Radix is a science fiction novel by American writer A. A. Attanasio, published in 1981 by Morrow. It was his debut work of science fiction. It was nominated for the Nebula Award for Best Novel in 1981. It is the first of four books in Attanasio's Radix Tetrad, followed by In Other Worlds in 1984.

Radix is the story of a young man's odyssey of self-discovery, from dangerous adolescent to warrior, from outcast to near-god, in a far-future Earth dramatically changed from the one we know.

== Characters ==
=== Sumner Kagan's alter-egos ===
- Sumner Kagan: The novel's hero, an overweight rebellious young man from a dysfunctional single-parent family. Father of Corby.
- The Eth: One of Sumner Kagan's alter-egos, a powerful being created by accident by the Delph's fears.
- Lotus Face: The name the Serbota tribe give to Sumner Kagan because of a facial scar in the shape of a lotus.
- Sugarat: One of Sumner Kagan's alternate identities, an unlikely vigilante who exacts a brutal revenge on local gangs that have negatively affected his life in some way.

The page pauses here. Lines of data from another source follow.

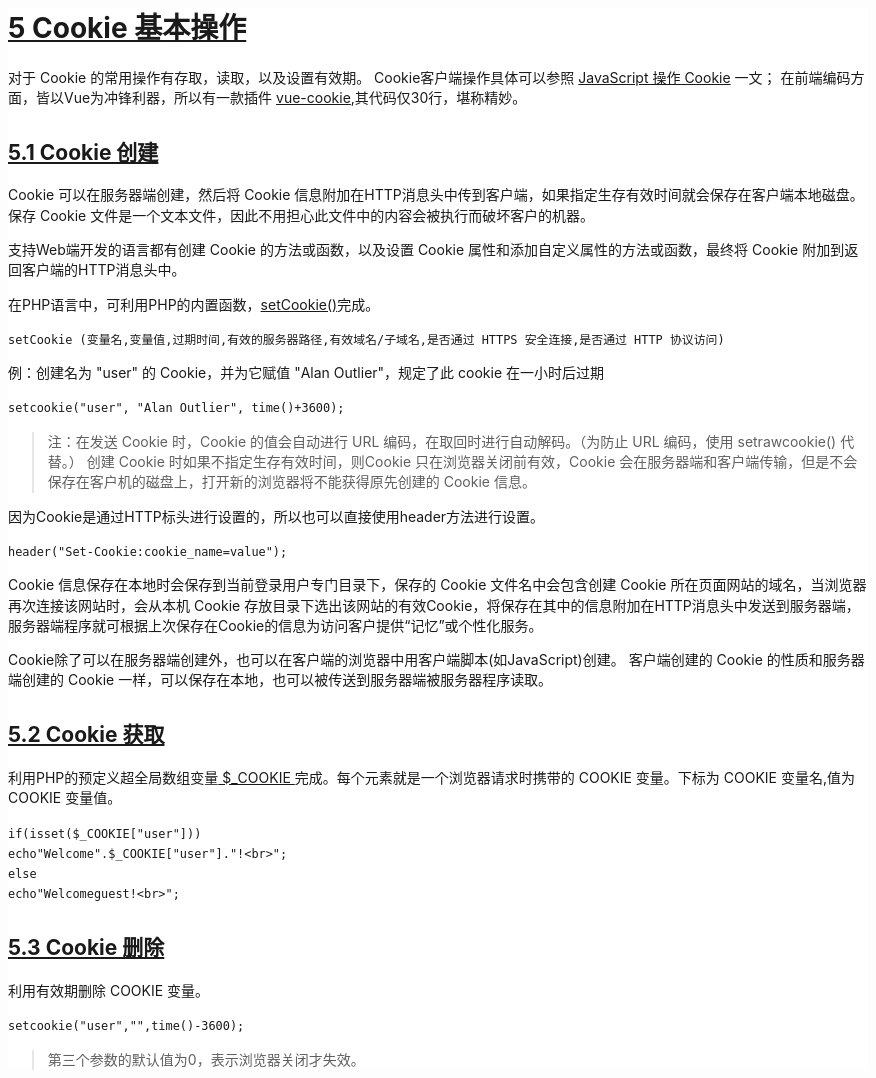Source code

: # [<span id="5">5  Cookie 基本操作</span>](#0)
对于 Cookie 的常用操作有存取，读取，以及设置有效期。
Cookie客户端操作具体可以参照 [JavaScript 操作 Cookie](http://www.cnblogs.com/Darren_code/archive/2011/11/24/cookie.html) 一文；
在前端编码方面，皆以Vue为冲锋利器，所以有一款插件 [vue-cookie](https://github.com/alfhen/vue-cookie/blob/master/src/vue-cookie.js),其代码仅30行，堪称精妙。

## [<span id="5.1">5.1 Cookie 创建</span>](#0)
Cookie 可以在服务器端创建，然后将 Cookie 信息附加在HTTP消息头中传到客户端，如果指定生存有效时间就会保存在客户端本地磁盘。
保存 Cookie 文件是一个文本文件，因此不用担心此文件中的内容会被执行而破坏客户的机器。

支持Web端开发的语言都有创建 Cookie 的方法或函数，以及设置  Cookie 属性和添加自定义属性的方法或函数，最终将 Cookie 附加到返回客户端的HTTP消息头中。

在PHP语言中，可利用PHP的内置函数，[setCookie()](http://php.net/manual/zh/function.setcookie.php)完成。

```
setCookie (变量名,变量值,过期时间,有效的服务器路径,有效域名/子域名,是否通过 HTTPS 安全连接,是否通过 HTTP 协议访问)
```

例：创建名为 "user" 的 Cookie，并为它赋值 "Alan Outlier"，规定了此 cookie 在一小时后过期
```
setcookie("user", "Alan Outlier", time()+3600);
```
> 注：在发送 Cookie 时，Cookie 的值会自动进行 URL 编码，在取回时进行自动解码。（为防止 URL 编码，使用 setrawcookie() 代替。）
创建 Cookie 时如果不指定生存有效时间，则Cookie 只在浏览器关闭前有效，Cookie 会在服务器端和客户端传输，但是不会保存在客户机的磁盘上，打开新的浏览器将不能获得原先创建的 Cookie 信息。

因为Cookie是通过HTTP标头进行设置的，所以也可以直接使用header方法进行设置。

```
header("Set-Cookie:cookie_name=value");
```

Cookie 信息保存在本地时会保存到当前登录用户专门目录下，保存的 Cookie 文件名中会包含创建 Cookie 所在页面网站的域名，当浏览器再次连接该网站时，会从本机 Cookie 存放目录下选出该网站的有效Cookie，将保存在其中的信息附加在HTTP消息头中发送到服务器端，服务器端程序就可根据上次保存在Cookie的信息为访问客户提供“记忆”或个性化服务。

Cookie除了可以在服务器端创建外，也可以在客户端的浏览器中用客户端脚本(如JavaScript)创建。
客户端创建的 Cookie 的性质和服务器端创建的 Cookie 一样，可以保存在本地，也可以被传送到服务器端被服务器程序读取。

## [<span id="5.2">5.2 Cookie 获取</span>](#0)
利用PHP的预定义超全局数组变量[ $_COOKIE ](http://php.net/manual/zh/reserved.variables.cookies.php)完成。每个元素就是一个浏览器请求时携带的 COOKIE 变量。下标为 COOKIE 变量名,值为 COOKIE 变量值。
```
if(isset($_COOKIE["user"]))
echo"Welcome".$_COOKIE["user"]."!<br>";
else
echo"Welcomeguest!<br>";
```
## [<span id="5.3">5.3 Cookie 删除</span>](#0)
利用有效期删除 COOKIE 变量。
```
setcookie("user","",time()-3600);
```
> 第三个参数的默认值为0，表示浏览器关闭才失效。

=== Sumner's companions ===
- Corby: A voor, child of Jeanlu and Sumner Kagan. Eventually he puts his mind into Sumner Kagan's body.
- Nefandi: An artificial man bioengineered by the eo. He serves the godmind called the Delph in return for a drugless brain stimulator called Coobla.
- Dice: An inmate at a military prison called Meat City who befriends Sumner Kagan.
- Ardent Fang: A member of the mutant Serbota tribe.
- Drift: A né, also a member of the Serbota tribe and a genderless being with telepathic abilities.

=== Minor characters ===
- Zelda: Sumner Kagan's mother, who makes a living as a spirit guide.
- Johnny Yesterday: A lodger at Sumner Kagan's mother's house. An old man whose genetic mutations allow for "deep mind" abilities, which occasionally manifest themselves telekenetically.
- Jeanlu: A voor, who lives in the Rigalu salt flats. Mother of Corby.
- Broux: The commander of Meat City who trains Sumner Kagan.
- Bonescrolls: A long-lived being who has had many different bodies. He has powerful mutant abilities and is a protector of the Serbota tribe.

=== The Delph ===
- The Delph: A godmind whose powerful mental abilities are waning.
- Jac Halevy-Cohen: A mutant from an earlier time whose mental abilities evolve him into the Delph.